This is how I spend a fair amount of my commute, in a boy-watching reverie. Just as I'm dangerously close to losing myself in the dark hairs trailing up Serious Man's wrist, in walks a young guy with laughably large headphones, sagging pants, and loosely tied sneakers that make a thunk-thunk. He grabs the railing above his head, exposing a pair of sheer white cotton boxers. There is something so vulnerable and unstudied about them—an intimacy shared. Next to him is a short, slightly pudgy twentysomething. He's not exactly Ryan Gosling, but I can practically see the testosterone sweating from his pores. Without needing to smell him, I know his signature scent: whiskey and cigarettes. Crushed in his hands is a weathered paperback that he's folded in half, breaking the spine. It makes me think of that Internet meme of interspecies cuddling—a mouse nuzzling a cat, a gorilla, a kitten. Someone save that book, I think. Honestly, he's the one who needs saving, and that is more attractive than I care to admit.

Exercise> Resume the passage about watching men on a commute, starting right after its final sentence.

Recorded data
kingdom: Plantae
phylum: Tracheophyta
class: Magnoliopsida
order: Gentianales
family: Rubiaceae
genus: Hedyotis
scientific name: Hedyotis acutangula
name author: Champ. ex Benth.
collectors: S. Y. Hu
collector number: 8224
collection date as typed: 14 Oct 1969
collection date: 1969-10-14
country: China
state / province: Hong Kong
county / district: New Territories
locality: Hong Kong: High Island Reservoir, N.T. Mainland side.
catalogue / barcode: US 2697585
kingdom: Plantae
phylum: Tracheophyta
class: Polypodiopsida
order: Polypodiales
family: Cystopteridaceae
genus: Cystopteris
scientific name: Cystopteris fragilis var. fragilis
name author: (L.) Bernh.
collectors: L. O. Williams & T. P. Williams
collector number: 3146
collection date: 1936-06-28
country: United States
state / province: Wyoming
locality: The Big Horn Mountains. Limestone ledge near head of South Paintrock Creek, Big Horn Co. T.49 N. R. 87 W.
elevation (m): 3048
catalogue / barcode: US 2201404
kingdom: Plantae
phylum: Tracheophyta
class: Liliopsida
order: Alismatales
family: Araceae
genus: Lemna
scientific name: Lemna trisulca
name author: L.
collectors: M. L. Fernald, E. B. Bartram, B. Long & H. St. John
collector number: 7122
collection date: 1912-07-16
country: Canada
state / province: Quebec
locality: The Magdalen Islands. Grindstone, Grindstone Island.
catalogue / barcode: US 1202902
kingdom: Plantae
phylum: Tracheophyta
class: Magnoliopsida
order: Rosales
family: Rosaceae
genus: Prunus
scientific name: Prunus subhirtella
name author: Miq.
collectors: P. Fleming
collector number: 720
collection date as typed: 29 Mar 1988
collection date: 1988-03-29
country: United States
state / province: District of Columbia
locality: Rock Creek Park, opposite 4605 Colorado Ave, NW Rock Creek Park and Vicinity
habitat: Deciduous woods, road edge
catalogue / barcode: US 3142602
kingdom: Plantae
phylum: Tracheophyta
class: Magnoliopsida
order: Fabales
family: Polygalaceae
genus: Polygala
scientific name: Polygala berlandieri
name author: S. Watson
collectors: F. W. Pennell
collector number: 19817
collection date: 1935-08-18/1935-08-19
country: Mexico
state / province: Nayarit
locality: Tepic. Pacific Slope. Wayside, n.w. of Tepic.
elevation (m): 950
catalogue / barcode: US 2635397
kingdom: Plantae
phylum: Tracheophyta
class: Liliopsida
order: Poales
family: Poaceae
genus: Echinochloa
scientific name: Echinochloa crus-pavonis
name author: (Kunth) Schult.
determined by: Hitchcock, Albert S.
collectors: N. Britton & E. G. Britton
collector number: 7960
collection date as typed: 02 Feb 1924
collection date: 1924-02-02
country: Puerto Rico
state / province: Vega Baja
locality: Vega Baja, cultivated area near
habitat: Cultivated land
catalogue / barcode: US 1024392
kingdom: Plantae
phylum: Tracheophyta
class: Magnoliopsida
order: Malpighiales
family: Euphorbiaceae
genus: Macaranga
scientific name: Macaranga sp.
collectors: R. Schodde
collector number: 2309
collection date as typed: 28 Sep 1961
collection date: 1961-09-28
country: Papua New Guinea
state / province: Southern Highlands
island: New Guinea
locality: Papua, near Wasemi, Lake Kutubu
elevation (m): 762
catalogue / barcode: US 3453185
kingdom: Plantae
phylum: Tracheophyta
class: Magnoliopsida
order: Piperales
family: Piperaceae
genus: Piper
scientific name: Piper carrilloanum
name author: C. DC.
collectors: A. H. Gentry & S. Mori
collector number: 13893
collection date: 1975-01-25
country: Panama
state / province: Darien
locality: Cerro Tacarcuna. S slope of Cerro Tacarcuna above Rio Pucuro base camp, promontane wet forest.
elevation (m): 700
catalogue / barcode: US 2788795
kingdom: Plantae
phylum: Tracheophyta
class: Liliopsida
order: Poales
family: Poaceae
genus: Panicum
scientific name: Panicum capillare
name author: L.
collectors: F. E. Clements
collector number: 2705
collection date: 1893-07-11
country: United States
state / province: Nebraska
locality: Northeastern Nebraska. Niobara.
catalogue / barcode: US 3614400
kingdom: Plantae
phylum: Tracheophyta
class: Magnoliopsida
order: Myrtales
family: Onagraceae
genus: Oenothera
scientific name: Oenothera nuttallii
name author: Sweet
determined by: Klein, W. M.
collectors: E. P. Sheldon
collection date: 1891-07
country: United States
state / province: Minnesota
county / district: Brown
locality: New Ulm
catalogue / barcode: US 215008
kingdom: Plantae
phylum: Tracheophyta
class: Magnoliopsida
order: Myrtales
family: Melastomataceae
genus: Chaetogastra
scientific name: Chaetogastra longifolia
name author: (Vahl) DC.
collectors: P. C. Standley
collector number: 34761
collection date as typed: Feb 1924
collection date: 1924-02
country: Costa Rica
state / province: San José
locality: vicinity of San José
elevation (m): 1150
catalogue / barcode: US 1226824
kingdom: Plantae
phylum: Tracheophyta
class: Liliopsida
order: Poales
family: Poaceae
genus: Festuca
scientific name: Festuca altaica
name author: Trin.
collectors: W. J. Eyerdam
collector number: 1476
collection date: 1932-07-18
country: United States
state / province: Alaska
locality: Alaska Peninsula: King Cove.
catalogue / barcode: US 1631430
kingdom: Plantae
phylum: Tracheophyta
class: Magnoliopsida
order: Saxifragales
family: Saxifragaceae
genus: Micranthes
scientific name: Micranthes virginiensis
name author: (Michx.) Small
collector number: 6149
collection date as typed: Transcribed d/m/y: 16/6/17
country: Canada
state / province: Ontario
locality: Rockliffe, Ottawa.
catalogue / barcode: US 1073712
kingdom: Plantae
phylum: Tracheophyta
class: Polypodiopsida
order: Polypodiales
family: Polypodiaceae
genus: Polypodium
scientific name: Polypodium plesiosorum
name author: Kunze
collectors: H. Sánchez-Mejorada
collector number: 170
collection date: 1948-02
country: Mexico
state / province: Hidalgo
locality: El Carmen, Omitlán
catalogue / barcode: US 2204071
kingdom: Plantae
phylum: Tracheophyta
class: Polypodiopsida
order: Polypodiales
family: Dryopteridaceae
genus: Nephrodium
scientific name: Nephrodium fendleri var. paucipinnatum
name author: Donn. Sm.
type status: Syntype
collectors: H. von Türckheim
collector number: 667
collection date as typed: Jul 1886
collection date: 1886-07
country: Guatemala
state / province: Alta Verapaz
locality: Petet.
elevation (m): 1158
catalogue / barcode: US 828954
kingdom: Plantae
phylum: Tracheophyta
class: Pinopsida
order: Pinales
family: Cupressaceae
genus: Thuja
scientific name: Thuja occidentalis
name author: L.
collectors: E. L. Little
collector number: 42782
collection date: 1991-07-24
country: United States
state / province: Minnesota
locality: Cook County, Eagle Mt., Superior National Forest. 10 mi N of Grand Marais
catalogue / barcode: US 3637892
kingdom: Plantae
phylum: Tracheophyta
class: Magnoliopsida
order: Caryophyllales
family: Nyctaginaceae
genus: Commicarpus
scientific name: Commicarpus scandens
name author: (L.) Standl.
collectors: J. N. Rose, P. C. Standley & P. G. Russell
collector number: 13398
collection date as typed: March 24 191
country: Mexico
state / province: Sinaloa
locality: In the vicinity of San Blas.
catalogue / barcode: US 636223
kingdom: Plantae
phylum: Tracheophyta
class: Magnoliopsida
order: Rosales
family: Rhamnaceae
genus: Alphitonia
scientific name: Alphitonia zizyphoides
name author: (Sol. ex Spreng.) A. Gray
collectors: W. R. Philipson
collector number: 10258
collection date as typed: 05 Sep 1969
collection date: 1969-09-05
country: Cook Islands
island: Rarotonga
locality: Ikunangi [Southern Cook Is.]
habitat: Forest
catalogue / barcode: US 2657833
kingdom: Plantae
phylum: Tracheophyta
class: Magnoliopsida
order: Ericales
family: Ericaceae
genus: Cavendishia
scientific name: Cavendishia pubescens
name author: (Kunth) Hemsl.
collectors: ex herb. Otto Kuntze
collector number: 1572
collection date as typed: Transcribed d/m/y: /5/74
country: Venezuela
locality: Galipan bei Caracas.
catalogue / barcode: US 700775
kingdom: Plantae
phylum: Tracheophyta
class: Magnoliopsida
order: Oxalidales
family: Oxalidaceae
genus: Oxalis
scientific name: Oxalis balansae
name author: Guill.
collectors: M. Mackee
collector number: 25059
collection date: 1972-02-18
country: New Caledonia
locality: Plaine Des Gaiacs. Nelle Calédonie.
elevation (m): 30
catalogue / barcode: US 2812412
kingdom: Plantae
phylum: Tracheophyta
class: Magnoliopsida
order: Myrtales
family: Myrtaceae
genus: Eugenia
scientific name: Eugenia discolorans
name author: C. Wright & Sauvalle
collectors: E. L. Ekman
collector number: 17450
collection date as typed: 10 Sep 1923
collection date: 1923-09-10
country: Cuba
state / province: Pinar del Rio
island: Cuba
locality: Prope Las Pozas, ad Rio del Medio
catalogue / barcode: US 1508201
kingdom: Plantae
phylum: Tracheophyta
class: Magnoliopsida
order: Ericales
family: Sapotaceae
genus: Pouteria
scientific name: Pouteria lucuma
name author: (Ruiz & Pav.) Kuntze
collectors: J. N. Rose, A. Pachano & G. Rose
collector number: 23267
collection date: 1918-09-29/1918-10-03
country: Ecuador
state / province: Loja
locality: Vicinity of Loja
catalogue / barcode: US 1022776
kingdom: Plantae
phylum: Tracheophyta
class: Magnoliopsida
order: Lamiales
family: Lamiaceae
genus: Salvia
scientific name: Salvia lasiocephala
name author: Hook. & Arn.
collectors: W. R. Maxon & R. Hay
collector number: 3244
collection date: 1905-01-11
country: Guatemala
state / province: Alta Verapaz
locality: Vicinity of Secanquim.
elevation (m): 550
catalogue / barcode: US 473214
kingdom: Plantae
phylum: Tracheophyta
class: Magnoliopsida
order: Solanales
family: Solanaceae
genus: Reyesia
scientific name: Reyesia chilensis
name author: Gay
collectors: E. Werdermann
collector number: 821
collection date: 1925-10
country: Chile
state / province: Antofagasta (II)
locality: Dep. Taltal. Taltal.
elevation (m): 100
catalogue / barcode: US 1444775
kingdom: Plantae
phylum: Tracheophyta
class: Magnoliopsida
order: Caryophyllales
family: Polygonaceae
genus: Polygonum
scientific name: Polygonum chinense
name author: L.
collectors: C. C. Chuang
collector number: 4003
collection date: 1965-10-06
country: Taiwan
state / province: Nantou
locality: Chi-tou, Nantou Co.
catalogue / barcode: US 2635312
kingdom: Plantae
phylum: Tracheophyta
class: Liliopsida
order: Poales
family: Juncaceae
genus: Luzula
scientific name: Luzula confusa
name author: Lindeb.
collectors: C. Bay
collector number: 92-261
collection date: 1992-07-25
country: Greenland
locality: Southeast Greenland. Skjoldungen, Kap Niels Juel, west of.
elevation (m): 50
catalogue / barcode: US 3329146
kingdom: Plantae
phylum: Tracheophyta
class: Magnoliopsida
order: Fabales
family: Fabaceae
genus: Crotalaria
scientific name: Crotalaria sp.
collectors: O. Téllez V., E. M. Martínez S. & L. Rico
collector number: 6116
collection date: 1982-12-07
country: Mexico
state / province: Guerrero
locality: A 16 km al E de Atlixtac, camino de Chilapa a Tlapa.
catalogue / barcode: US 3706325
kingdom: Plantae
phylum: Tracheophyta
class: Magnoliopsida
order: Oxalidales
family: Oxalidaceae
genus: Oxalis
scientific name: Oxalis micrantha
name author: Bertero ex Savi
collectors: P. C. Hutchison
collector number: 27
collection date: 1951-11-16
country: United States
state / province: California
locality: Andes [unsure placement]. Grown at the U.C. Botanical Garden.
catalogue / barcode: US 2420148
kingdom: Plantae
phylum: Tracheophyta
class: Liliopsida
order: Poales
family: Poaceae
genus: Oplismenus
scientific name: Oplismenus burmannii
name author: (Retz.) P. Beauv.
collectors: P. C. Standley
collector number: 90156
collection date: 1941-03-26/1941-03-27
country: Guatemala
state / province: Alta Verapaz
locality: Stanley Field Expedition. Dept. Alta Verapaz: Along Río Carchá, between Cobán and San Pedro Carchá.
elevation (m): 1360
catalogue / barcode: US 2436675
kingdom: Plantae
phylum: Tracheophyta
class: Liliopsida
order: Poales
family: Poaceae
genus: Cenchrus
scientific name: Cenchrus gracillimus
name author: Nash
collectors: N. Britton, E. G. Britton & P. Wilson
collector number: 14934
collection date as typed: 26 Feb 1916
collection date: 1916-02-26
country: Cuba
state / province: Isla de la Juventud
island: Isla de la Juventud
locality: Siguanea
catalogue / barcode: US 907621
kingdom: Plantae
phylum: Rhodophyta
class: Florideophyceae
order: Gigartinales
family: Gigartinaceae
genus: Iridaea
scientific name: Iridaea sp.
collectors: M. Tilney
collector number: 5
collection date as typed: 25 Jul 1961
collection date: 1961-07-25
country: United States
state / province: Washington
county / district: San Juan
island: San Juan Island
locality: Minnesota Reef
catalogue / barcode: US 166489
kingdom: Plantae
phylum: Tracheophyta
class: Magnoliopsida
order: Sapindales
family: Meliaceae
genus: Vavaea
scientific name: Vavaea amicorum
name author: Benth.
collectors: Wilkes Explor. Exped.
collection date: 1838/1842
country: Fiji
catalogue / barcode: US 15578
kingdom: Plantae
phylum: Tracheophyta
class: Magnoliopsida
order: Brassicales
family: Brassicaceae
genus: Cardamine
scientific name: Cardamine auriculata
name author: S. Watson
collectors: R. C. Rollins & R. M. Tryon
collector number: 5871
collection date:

Exercise result>
There is so much to admire here. The tech worker in a hoodie, tapping at his iPhone with precise, fast-moving fingers. Hmm…. The hipster with his ill-conceived tattoos. (Impulsiveness can be sexy.) The gym rat whose meaty pectorals form mountains under his T-shirt. (How many times my weight can he lift?) A man doesn't have to be conventionally hot to catch my eye. All it takes is a marker of maleness: the flex of a forearm, a hint of stubble, chest hair poking above a collar.

I sometimes think men would be relieved to know how often women check them out. Or maybe they'd just be scared.